Prima di chiudere, un ultimo dato positivo per il quale devo ringraziare Alex Irene che lo ha evidenziato in un suo post di commento ad un articolo: in questo momento tra le prime dieci tenniste del mondo ce ne sono due con il rovescio a una mano (Roberta Vinci e Carla Suarez Navarro). Se non sbaglio, non accadeva da quasi dieci anni (settembre 2007, con Henin numero 1 e Mauresmo 10).
Fino a un anno fa su un’eventualità del genere nessuno avrebbe scommesso un soldo bucato; eppure è successo. Si potrebbe ribattere che Vinci ha ormai 33 anni, ed è vicina al ritiro: ma intanto, a sorpresa, è emersa una giovane come Margarita Gasparyan, che sta scalando il ranking con un ottimo rovescio ad una mano.
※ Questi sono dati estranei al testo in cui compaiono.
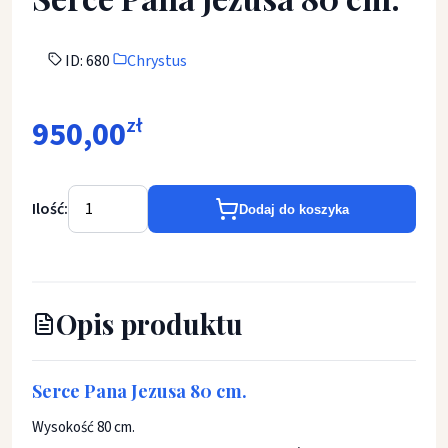
ID: 680
Chrystus
950,00
zł
Ilość:
Dodaj do koszyka
Opis produktu
Serce Pana Jezusa 80 cm.
Wysokość 80 cm.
Personalmente non considero il rovescio ad una mano migliore o più bello rispetto a quello a due mani; ma penso sia importante per la qualità dello spettacolo la varietà di stili, la presenza di un ventaglio di giocatrici con caratteristiche differenti; in questo senso diventa positivo il fatto che ci siano contemporaneamente monomani e bimani ai vertici del ranking.
Troppo ottimismo? Almeno per questa settimana la vedo così. E per questo voglio ringraziare ancora Roberta Vinci e Agnieszka Radwanska.